Lipidomic approaches are widely used to investigate the relationship between lipids, health and disease. Conventional sample preparation techniques for extraction of lipids from biological matrices are based on liquid-liquid extraction (LLE). However, these methods are labor intensive and time consuming and present challenges for achieving reproducible selective lipid extraction. We have demonstrated a novel solid phase extraction approach using Bond Elut Lipid Extraction cartridges. Lipids were profiled in plasma using a combination of reversed phase LC-MS/MS and LC-MS with Agilent Lipid Annotator Software. The Bond Elut Lipid Extraction method was compared to traditional LLE methods for lipid class selectivity and coverage (Folch, Bligh-Dyer, Maytash, BUME) and provided equivalent or better results than LLE methods, but with simplified usability and improved reproducibility.

Compared with LLE protocols, the Bond Elut Lipid Extraction method is more robust, saves labor and time, and has potential to be easily automated. The Bond Elut Lipid Extraction procedure requires 30 minutes per batch compared to 60-90 minutes for the typical LLE methods. The Bond Elut Lipid Extraction procedure yields quantitative results with <10% RSD compared to 10-20% RSD for the LLE methods. Combining the Bond Elut Lipid Extraction Method for sample preparation with the two step LC/Q-TOF Acquisition Cycle and subsequent data processing steps provides a robust and integrated workflow for plasma lipidomics. In addition, we have demonstrated the automation of the Bond Elut Lipid Extraction procedure in a 96-well plate based format with the Agilent Bravo Workstation.
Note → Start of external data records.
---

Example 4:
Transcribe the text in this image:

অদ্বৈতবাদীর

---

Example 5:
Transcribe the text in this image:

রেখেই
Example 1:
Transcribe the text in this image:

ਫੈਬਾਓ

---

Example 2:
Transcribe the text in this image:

Presenter: James Alexander Apffel, Jr. PhD, (Agilent Research Fellow and Associate Vice President)

Dr. Alex Apffel is currently a Senior Research Fellow at Agilent Research Laboratories in the Biological Chemistry Group. His work focuses on application of novel approaches in analytical biochemistry, separations science, microfluidics, automation and mass spectrometry to Systems Biology. After receiving a BS in Chemistry from University of Hawaii, Alex worked with Prof. Harold McNair at Virginia Tech on Multidimensional Chromatographic Analysis (LC-LC, LC-GC, GC-GC), receiving a PhD in Analytical Chemistry in 1981. He then studied with Prof. Roland Frei on a two-year post-doctoral fellowship at the Free University in Amsterdam, The Netherlands investigating ancillary techniques for micro-HPLC systems such as pre- and post-column derivatization, DLI-LC/MS and sample loading/preconcentration systems. Following post-doctoral studies, he joined the R&D group at Hewlett-Packard Waldbronn Analytical Division in Germany, developing an automated Amino Acid Analyzer, “Amino-Quant”. In 1988, he moved to Hewlett-Packard Scientific Instruments Division to work on LC-MS systems such as DLI, Thermospray, Particle Beam and Electrospray LC/MS.. He has more than forty publications and a dozen patents in areas of applied analytical chemistry.
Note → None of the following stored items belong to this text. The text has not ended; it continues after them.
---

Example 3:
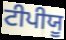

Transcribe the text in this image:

ਟੀਪੀਯੂ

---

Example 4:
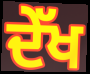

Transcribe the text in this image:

ਦੇੱਖ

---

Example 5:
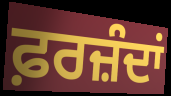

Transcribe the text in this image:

ਫ਼ਰਜ਼ੰਦਾਂ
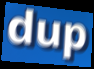
dup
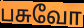
பசுவோ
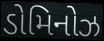
ડોમિનોઝ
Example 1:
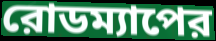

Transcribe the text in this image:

রোডম্যাপের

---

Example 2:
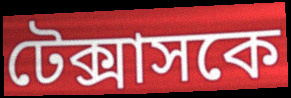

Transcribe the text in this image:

টেক্সাসকে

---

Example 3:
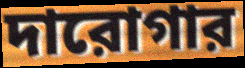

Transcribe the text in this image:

দারোগার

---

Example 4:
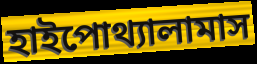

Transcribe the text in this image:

হাইপোথ্যালামাস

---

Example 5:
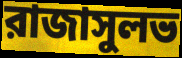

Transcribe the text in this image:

রাজাসুলভ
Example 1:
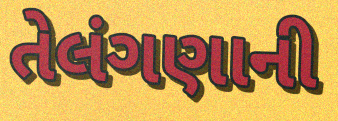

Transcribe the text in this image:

તેલંગણાની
In 1994, he moved to HP Labs, and subsequently Agilent Research Laboratories, where he has lead a number of projects driving Agilent Analytical capabilities into Bioanalytical Application Spaces. His group’s goals have been to research, develop and prototype experimental methodologies, protocols and informatics focused on systems-level proteomics, metabolomics and lipidomics that exploit, extend and expand the capabilities of Agilent Analytical Platforms. Currently his research focuses on the use of Separations and Mass Spectrometry to expand the power of metabolomic and lipidomic analysis, specifically in the areas of sample preparation, high throughput targeted metabolomics methods and analytical approaches to facilitate metabolic flux analysis.